WORK INSTRUCTION: Only the pictures stay out; every record is to be quoted exactly.

Segment Start: PROVIDED ENTRIES

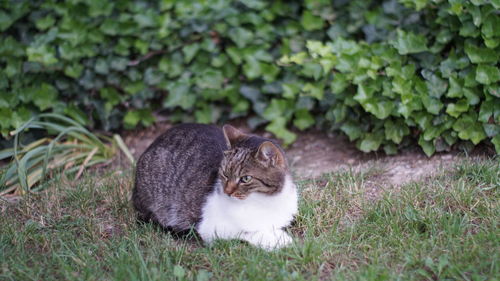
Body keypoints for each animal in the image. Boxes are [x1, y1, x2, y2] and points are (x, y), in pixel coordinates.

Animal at [131, 123, 298, 248]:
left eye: (245, 179)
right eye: (224, 174)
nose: (227, 191)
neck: (264, 201)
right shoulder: (212, 228)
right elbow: (247, 231)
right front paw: (278, 239)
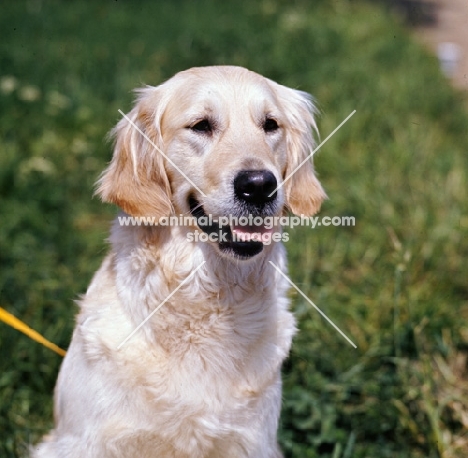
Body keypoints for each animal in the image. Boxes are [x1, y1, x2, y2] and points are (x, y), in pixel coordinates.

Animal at [33, 65, 326, 458]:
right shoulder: (83, 442)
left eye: (270, 125)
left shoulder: (251, 442)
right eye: (201, 125)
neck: (207, 298)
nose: (259, 185)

Segment End: PROVIDED ENTRIES

RESPONSE BELOW:
Body keypoints for each animal in the image. Boxes are [x1, y1, x2, y2] and points are (x, y), in pixel coordinates.

Animal at [131, 123, 298, 248]:
left eye: (245, 179)
right eye: (224, 174)
nose: (227, 191)
neck: (264, 201)
right shoulder: (212, 228)
right elbow: (247, 231)
right front paw: (278, 239)
Body keypoints for each animal in the image. Boxes are [x1, y1, x2, y2] and points are (x, y), in pixel coordinates.

Animal at [33, 65, 326, 458]:
right shoulder: (83, 442)
left eye: (270, 125)
left shoulder: (251, 442)
right eye: (201, 125)
neck: (207, 298)
nose: (259, 185)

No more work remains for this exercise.